▸ **Task instructions**
Please return every line of the records below unchanged, keeping the original order, spelling, and punctuation.

++++ Data for processing

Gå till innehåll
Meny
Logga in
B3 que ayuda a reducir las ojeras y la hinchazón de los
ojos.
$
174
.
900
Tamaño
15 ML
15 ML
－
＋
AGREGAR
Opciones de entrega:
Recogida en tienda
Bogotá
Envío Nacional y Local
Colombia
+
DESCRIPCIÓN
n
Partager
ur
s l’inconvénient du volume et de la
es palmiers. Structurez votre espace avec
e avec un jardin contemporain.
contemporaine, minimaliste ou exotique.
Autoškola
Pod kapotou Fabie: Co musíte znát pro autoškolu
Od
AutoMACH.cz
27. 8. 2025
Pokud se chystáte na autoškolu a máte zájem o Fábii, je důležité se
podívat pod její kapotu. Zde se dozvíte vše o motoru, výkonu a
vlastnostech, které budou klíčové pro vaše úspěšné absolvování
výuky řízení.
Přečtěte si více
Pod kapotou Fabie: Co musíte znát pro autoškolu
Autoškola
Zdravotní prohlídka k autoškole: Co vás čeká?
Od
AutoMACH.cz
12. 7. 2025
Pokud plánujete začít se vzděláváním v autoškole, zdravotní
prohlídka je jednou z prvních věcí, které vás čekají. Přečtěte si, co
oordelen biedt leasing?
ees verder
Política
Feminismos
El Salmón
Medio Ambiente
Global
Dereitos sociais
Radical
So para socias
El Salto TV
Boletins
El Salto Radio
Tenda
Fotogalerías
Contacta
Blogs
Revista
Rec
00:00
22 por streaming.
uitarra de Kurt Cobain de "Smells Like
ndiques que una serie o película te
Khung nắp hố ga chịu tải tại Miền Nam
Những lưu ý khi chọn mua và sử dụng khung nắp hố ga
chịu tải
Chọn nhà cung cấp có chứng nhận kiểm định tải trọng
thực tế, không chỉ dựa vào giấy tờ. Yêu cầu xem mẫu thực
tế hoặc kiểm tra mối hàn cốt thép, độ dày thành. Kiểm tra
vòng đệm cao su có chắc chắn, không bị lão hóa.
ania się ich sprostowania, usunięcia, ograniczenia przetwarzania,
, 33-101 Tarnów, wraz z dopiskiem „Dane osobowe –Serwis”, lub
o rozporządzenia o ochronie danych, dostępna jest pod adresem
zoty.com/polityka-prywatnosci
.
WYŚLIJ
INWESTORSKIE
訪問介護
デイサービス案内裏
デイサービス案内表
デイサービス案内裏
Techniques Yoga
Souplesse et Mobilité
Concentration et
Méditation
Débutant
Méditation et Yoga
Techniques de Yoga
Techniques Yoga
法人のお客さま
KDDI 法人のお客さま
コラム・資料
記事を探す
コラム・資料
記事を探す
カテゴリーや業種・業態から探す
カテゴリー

++++++++

▸ **Reply**
Gå till innehåll
Meny
Logga in
B3 que ayuda a reducir las ojeras y la hinchazón de los
ojos.
$
174
.
900
Tamaño
15 ML
15 ML
－
＋
AGREGAR
Opciones de entrega:
Recogida en tienda
Bogotá
Envío Nacional y Local
Colombia
+
DESCRIPCIÓN
n
Partager
ur
s l’inconvénient du volume et de la
es palmiers. Structurez votre espace avec
e avec un jardin contemporain.
contemporaine, minimaliste ou exotique.
Autoškola
Pod kapotou Fabie: Co musíte znát pro autoškolu
Od
AutoMACH.cz
27. 8. 2025
Pokud se chystáte na autoškolu a máte zájem o Fábii, je důležité se
podívat pod její kapotu. Zde se dozvíte vše o motoru, výkonu a
vlastnostech, které budou klíčové pro vaše úspěšné absolvování
výuky řízení.
Přečtěte si více
Pod kapotou Fabie: Co musíte znát pro autoškolu
Autoškola
Zdravotní prohlídka k autoškole: Co vás čeká?
Od
AutoMACH.cz
12. 7. 2025
Pokud plánujete začít se vzděláváním v autoškole, zdravotní
prohlídka je jednou z prvních věcí, které vás čekají. Přečtěte si, co
oordelen biedt leasing?
ees verder
Política
Feminismos
El Salmón
Medio Ambiente
Global
Dereitos sociais
Radical
So para socias
El Salto TV
Boletins
El Salto Radio
Tenda
Fotogalerías
Contacta
Blogs
Revista
Rec
00:00
22 por streaming.
uitarra de Kurt Cobain de "Smells Like
ndiques que una serie o película te
Khung nắp hố ga chịu tải tại Miền Nam
Những lưu ý khi chọn mua và sử dụng khung nắp hố ga
chịu tải
Chọn nhà cung cấp có chứng nhận kiểm định tải trọng
thực tế, không chỉ dựa vào giấy tờ. Yêu cầu xem mẫu thực
tế hoặc kiểm tra mối hàn cốt thép, độ dày thành. Kiểm tra
vòng đệm cao su có chắc chắn, không bị lão hóa.
ania się ich sprostowania, usunięcia, ograniczenia przetwarzania,
, 33-101 Tarnów, wraz z dopiskiem „Dane osobowe –Serwis”, lub
o rozporządzenia o ochronie danych, dostępna jest pod adresem
zoty.com/polityka-prywatnosci
.
WYŚLIJ
INWESTORSKIE
訪問介護
デイサービス案内裏
デイサービス案内表
デイサービス案内裏
Techniques Yoga
Souplesse et Mobilité
Concentration et
Méditation
Débutant
Méditation et Yoga
Techniques de Yoga
Techniques Yoga
法人のお客さま
KDDI 法人のお客さま
コラム・資料
記事を探す
コラム・資料
記事を探す
カテゴリーや業種・業態から探す
カテゴリー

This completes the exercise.